Misclassification of employees can be extraordinarily expensive. According to Houston-based law firm Fulbright & Jaworski’s “Annual Litigation Trends Survey Report,” wage-hour claims are considered by attorneys to be the top area of financial exposure for companies.
Management attorney Judith Kramer with law firm Fortney & Scott in Washington, D.C., said employers found in violation of the Fair Labor Standards Act are liable for paying two years’ worth of back wages — three if violations are found to be “willful” — as well as “liquidated” damages that can double the back wages owed.
That means that if an employer is found liable for $1 million in back wages, liquidated damages of $1 million can be assessed, totaling a $2 million fine.
In 2011, business technology company Oracle Corp. settled a wage-hour class-action lawsuit spurred by the company’s decision to change the status of its quality assurance engineers, customer support engineers and project managers from exempt to nonexempt. According to court records, workers claimed that it did so without an examination of the work done by individual employees in these positions or a reassignment of tasks and responsibilities.
Current and former employees in these jobs charged that back pay was required for the years they were classified as exempt workers. According to news reports, the case was ultimately settled for $35 million, equating to an average payout of $14,000 per class member on record in the lawsuit. Efforts to reach an Oracle spokesman were unsuccessful.
According to plaintiffs attorney and employee advocate Laura Ho, whose firm, Goldstein, Borgen, Dardarian & Ho, brought the case against Oracle, “an appealing target [of litigation] is a company who should know better, who can afford to pay its workers and a judgment, and who can help change the industry if there is an industrywide practice that is illegal.”
Attorneys Lawrence Ashe, Trish Treadwell and Paul Barsness of law firm Parker, Hudson, Rainer & Dobbs said that situations such as Oracle’s can be avoided by:
- Correcting problems immediately to prevent mounting damages.
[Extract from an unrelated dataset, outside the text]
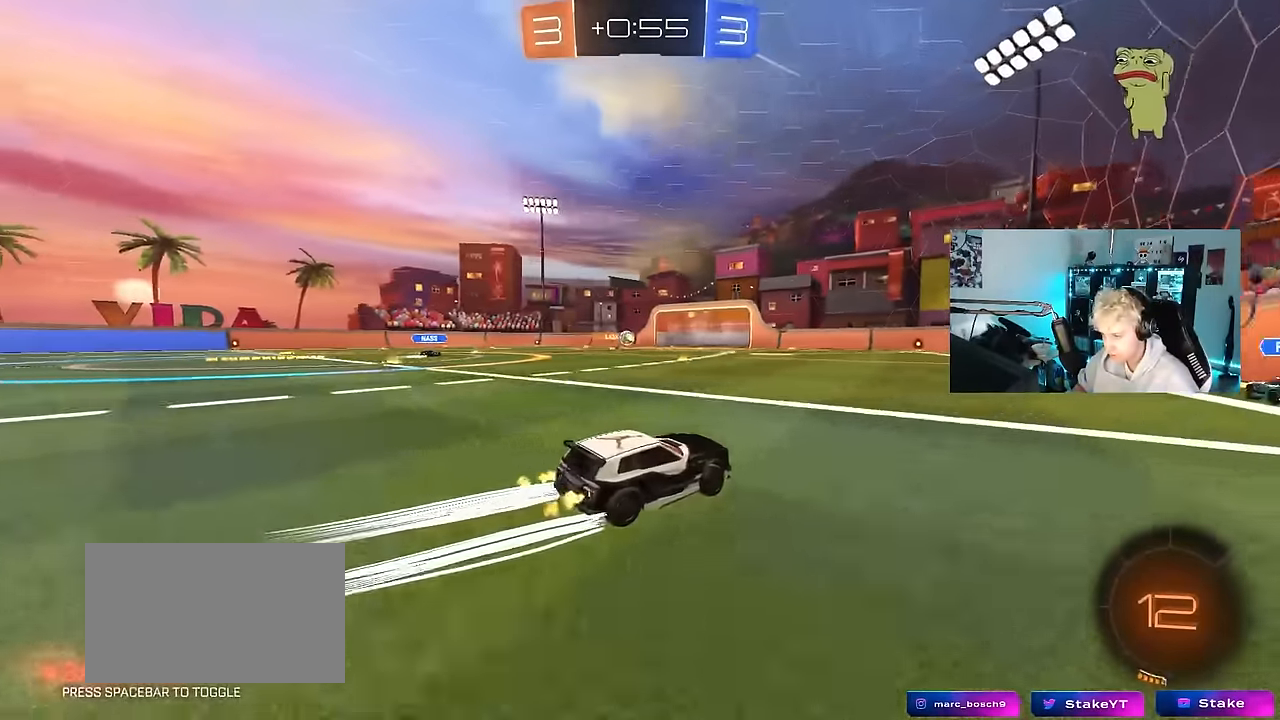
{"keys": ["a", "w"], "mouse": [], "mouse_move": "still", "events": [[83, "a", "down"], [283, "a", "up"], [366, "a", "down"]]}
Addressing issues can freeze damages and eliminate expensive punitive damages for continuing to act in violation of the FLSA after you have become aware of your misclassification.
- Reassigning tasks to ensure compliance with classification guidelines. This requires coordination among several departments to identify exempt activities and redesign jobs.
- Confirming each employee’s scope of work by evaluating him or her on critical duties that qualify as exempt. This requires a job analysis that documents the importance and frequency of work activities.
- Conducting job and classification audits under the direction of counsel to ensure handbooks, policies, job descriptions and daily responsibilities are consistent.